Thanks, Roger & Joel...

  Having the camera at  hand, I figured I'd take a photo of my little village while I was at it... You might be able to pick out the school house, the distillery and the ale house among the rustic log cabins...


  Ron


----------



## Jim (Mar 5, 2007)

Very cool displays, Ron. There's nothing like seeing a rainbow on a snowy day, especially one made of beautiful bottles!

 How are your Admiralties coming along? I saw a few at Baltimore today, one square and a few hexagons. By the way, I LOVE New England maple syrup []. ~Jim


----------



## bearswede (Mar 5, 2007)

Hey, Jim...

  Nice haul from the Baltimore show!!! I was eyeing a Melvin & Badger on ebay but couldn't figure out how ounces jived with bottle height to make an informed ID...

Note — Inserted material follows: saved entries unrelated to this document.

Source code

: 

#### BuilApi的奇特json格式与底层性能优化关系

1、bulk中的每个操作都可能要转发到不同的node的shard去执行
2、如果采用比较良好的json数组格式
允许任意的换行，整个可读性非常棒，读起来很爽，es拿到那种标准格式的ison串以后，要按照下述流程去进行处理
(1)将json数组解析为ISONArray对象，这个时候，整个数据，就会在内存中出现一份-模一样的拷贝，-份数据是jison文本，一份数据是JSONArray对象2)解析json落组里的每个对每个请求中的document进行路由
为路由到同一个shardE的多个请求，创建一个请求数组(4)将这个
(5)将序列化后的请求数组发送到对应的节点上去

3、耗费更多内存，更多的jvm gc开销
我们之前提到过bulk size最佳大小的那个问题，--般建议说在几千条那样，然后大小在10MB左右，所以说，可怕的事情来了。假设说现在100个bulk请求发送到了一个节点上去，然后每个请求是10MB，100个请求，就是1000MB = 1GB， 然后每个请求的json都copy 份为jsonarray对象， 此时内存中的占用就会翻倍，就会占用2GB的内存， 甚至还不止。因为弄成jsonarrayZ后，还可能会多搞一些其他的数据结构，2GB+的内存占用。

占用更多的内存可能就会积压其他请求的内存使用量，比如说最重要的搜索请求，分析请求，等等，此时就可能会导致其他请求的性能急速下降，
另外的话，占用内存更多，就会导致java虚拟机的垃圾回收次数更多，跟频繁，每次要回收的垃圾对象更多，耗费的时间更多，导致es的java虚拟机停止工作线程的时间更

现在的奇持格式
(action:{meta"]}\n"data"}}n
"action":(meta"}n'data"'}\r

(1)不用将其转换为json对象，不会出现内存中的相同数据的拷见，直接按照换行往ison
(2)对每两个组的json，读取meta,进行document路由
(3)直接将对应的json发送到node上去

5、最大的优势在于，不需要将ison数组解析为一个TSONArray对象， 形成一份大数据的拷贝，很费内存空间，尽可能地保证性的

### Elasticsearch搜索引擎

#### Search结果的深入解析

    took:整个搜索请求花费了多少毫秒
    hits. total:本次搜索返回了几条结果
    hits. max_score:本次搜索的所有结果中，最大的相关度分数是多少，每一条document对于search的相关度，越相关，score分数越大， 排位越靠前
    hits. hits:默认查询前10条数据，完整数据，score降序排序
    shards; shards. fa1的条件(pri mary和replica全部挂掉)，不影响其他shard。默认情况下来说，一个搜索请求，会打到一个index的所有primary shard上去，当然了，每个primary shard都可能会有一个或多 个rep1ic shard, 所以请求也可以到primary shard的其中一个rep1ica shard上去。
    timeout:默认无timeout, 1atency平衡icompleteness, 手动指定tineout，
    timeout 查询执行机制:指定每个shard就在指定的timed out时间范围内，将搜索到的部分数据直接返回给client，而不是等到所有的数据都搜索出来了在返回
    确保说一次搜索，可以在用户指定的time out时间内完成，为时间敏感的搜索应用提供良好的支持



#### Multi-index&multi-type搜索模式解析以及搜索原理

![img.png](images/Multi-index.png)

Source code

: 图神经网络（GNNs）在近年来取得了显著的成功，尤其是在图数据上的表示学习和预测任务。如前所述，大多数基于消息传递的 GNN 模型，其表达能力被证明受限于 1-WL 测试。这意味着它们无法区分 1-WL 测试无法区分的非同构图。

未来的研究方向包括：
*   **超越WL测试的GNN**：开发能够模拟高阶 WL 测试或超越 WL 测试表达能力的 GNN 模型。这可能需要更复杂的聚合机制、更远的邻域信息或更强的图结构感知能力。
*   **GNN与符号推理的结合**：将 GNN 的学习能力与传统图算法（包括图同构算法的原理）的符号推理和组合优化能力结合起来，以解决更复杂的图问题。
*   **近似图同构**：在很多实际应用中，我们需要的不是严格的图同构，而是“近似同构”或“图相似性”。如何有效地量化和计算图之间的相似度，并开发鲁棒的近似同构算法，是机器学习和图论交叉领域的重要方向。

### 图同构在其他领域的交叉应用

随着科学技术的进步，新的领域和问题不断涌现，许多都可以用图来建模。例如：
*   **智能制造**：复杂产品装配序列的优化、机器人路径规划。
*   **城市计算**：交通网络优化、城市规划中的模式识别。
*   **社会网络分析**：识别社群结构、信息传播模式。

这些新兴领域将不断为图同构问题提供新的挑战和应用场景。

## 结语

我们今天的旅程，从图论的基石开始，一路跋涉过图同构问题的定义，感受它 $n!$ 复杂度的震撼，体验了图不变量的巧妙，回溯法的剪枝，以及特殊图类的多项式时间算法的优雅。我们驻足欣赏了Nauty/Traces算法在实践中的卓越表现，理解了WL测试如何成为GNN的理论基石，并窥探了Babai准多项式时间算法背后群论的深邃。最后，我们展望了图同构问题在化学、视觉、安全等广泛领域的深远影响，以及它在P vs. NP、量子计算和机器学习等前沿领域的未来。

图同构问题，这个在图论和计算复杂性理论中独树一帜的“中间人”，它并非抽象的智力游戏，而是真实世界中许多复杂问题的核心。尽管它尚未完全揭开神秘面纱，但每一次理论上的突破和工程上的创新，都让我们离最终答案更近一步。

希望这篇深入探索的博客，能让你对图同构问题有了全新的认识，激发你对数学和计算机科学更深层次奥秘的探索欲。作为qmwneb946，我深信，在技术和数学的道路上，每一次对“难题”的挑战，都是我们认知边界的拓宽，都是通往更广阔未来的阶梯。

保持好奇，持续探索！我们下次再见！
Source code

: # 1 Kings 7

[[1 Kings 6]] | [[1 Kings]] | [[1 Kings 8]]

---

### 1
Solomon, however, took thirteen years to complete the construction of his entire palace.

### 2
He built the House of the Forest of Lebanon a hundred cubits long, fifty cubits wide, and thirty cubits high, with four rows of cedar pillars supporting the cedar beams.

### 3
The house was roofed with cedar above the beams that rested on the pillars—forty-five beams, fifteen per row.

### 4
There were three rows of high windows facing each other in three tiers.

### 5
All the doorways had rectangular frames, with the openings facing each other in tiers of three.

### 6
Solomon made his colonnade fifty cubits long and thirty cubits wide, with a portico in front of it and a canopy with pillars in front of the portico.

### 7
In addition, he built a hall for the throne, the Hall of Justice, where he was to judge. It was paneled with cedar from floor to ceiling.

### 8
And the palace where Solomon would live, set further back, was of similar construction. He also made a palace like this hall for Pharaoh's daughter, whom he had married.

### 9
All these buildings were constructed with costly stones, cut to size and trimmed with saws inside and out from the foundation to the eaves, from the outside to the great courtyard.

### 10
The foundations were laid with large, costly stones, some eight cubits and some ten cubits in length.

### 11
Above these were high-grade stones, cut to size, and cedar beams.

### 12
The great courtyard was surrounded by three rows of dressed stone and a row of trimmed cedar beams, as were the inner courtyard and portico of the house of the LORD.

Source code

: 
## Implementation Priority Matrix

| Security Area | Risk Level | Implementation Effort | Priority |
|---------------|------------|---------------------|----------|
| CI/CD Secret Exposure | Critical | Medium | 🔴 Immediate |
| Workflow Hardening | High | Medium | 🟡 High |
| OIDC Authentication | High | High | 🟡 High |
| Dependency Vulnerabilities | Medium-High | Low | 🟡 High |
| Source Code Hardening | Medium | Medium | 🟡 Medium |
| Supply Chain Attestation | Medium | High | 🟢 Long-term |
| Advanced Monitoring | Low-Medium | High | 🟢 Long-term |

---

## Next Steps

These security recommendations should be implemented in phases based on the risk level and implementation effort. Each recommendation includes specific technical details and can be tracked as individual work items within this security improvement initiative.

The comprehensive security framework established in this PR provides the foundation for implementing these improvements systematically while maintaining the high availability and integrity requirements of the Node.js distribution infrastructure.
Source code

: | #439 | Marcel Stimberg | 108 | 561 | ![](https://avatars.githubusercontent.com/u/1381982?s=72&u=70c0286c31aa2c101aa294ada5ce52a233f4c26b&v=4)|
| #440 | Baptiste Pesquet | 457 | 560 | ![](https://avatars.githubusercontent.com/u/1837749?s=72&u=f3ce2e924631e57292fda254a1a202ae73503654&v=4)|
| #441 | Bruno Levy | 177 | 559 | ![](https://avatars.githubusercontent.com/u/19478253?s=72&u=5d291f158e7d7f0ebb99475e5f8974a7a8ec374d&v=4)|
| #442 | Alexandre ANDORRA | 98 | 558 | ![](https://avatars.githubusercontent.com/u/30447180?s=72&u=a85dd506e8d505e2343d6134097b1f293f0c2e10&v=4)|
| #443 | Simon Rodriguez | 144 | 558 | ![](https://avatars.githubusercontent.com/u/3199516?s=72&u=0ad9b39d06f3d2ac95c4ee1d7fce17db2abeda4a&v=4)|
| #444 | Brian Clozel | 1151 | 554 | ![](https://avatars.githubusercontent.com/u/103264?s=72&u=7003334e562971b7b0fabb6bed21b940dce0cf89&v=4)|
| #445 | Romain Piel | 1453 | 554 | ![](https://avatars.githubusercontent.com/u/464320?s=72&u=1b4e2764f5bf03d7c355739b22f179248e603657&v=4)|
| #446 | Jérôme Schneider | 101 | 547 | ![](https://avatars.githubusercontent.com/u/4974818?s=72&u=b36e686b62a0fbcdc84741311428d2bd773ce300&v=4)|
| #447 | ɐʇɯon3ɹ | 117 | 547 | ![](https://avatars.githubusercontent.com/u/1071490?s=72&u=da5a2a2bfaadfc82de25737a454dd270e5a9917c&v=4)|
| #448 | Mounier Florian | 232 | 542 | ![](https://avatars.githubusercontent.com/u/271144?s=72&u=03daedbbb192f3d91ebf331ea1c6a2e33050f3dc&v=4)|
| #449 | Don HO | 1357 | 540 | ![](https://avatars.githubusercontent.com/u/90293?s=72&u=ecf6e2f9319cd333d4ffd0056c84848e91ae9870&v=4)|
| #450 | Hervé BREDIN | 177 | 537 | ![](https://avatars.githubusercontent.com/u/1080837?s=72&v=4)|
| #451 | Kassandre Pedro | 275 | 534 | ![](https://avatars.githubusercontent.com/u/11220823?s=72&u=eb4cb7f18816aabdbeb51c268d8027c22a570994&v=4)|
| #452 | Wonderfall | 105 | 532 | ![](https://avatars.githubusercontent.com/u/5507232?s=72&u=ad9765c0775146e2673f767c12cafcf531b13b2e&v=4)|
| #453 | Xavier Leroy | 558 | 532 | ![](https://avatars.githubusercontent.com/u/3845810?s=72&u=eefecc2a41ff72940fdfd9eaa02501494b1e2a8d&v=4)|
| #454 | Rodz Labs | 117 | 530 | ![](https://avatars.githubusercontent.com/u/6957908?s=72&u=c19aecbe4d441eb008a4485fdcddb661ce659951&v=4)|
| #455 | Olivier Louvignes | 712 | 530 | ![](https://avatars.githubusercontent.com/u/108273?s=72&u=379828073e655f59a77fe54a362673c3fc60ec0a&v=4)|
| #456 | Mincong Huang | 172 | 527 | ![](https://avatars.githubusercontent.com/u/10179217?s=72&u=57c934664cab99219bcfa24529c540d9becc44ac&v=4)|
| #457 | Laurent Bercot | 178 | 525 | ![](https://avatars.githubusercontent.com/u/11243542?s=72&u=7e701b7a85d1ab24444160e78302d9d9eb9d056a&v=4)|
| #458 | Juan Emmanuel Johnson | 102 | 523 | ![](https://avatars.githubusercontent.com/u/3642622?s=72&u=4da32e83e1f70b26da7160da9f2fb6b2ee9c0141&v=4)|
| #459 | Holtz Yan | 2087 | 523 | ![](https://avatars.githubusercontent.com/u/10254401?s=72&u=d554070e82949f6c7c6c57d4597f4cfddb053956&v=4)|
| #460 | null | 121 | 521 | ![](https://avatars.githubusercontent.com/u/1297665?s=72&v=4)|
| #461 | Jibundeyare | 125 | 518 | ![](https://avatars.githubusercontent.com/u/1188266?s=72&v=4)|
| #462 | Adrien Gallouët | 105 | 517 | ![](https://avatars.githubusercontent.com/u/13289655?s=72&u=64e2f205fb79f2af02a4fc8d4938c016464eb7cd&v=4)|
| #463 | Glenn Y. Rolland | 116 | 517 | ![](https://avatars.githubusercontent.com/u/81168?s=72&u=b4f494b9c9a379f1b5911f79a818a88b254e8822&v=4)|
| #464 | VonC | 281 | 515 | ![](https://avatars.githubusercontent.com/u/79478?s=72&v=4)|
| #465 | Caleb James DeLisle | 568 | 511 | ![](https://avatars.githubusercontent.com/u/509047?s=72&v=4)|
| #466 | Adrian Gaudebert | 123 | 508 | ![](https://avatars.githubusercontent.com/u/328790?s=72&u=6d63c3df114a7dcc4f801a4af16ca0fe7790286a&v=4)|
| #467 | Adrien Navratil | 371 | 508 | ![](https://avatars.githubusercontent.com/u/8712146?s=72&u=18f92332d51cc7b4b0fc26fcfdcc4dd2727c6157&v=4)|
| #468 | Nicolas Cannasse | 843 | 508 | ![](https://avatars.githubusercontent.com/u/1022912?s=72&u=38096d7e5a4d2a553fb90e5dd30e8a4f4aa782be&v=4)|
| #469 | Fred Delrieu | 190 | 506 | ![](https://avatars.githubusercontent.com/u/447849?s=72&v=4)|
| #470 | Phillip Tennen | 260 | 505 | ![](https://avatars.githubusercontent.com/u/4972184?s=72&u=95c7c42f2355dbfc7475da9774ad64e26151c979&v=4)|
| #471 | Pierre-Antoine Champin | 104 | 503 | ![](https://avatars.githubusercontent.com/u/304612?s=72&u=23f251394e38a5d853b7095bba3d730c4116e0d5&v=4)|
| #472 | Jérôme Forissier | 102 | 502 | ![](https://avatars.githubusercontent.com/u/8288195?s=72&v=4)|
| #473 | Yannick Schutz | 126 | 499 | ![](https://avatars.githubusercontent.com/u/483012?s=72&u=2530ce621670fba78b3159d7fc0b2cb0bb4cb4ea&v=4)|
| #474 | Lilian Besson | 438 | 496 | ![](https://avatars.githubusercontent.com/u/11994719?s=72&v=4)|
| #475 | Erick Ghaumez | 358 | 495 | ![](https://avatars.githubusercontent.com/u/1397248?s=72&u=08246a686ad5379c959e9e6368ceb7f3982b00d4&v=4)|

  As luck would have it, I picked up my first non cobalt poison Admiralty last nite... Got one of those huge "lime juice" sealed bottles "VR" with an upturned anchor (Broad Arrow)... Hoped to sneak it cheap but still got a deal... I think that English Antique Bottle site was asking around $600 for them last year... I'll do pics when I get 'er...

  Ron


----------



## #1twin (Mar 5, 2007)

Nice display. We don't get snow here so digging is good all year around. That is as long as you can tolerate the skitter's and bugs. Thanks for sharing. Ya'll get tired of that snow just come on down.[]

 Marvin


----------



## bearswede (Mar 5, 2007)

Thanks, Marvin...

  I always think kindly of Biloxi when I hear our own NE folksinger, Tom Rush, sing that song of his...

  Ron


----------



## epgorge (Mar 5, 2007)

> NE folksinger, Tom Rush


 
 Your showing your age Ron. 

 He is one of my favorites.

 Ep


----------



## epgorge (Mar 5, 2007)

> By the way, I LOVE New England maple syrup . ~Jim


 
 Jim, 
 That is Gold! $40+ a gallon, and that is for the cheap stuff. 

 We Can barter Vermont Maple for bottles anytime, if it is the right bottle. 

 Joel


----------



## epgorge (Mar 5, 2007)

> We don't get snow here so digging is good all year ar


 
 Sure, 
 Rub it in...
 Ep


----------



## bearswede (Mar 5, 2007)

Just to be completely accurate... Biloxi was actually written by Jessie Winchester, a true southern boy...

  Besides Tom Rush, the song has been covered by the likes of Jimmy Buffet and Ted Hawkins...

  Ron


----------



## Jim (Mar 5, 2007)

Joel, I might have to take you up on that sometime. Most of the store-bought syrup here sucks...It would be cheaper to simply dump some colored water on your pancakes []. I do like King Syrup, which is almost like molasses and still comes in a glass bottle. Nothing beats Vermont maple, though.

 Ron, I will e-mail you a size chart and rarity information for the Melvin & Badgers. It will be a good thing to have. The 3-oz can go $400-500, while the 4-oz is less than $100, so they can bite you without a good reference []. ~Jim


----------



## #1twin (Mar 6, 2007)

Well men, I am afraid Biloxi will never be what it once was with it's historical beautiful homes on the Gulf. Miss Katrina took care of pretty much every one of them. We are now in the process of becoming a really big Casino town. Before the Hurricane there were 12-13 Casino's operating and now that they can be land based we will be covered up with them. We have hundreds of people still living in FEMA trailers, With those conditions and the Casino's buying all the land there will be a lot of construction going on for a long time. And that means BOTTLES I hope[]
 Thanks for the kind thought  of our area and good luck digging to all.
 * Not rubbing it in epgorge, it was more of an invitation.[]


----------



## epgorge (Mar 6, 2007)

> by the likes of Jimmy Buffet


 
 With that name, he must have had a hard time growing up in the locker room.[&o]

 Joel


----------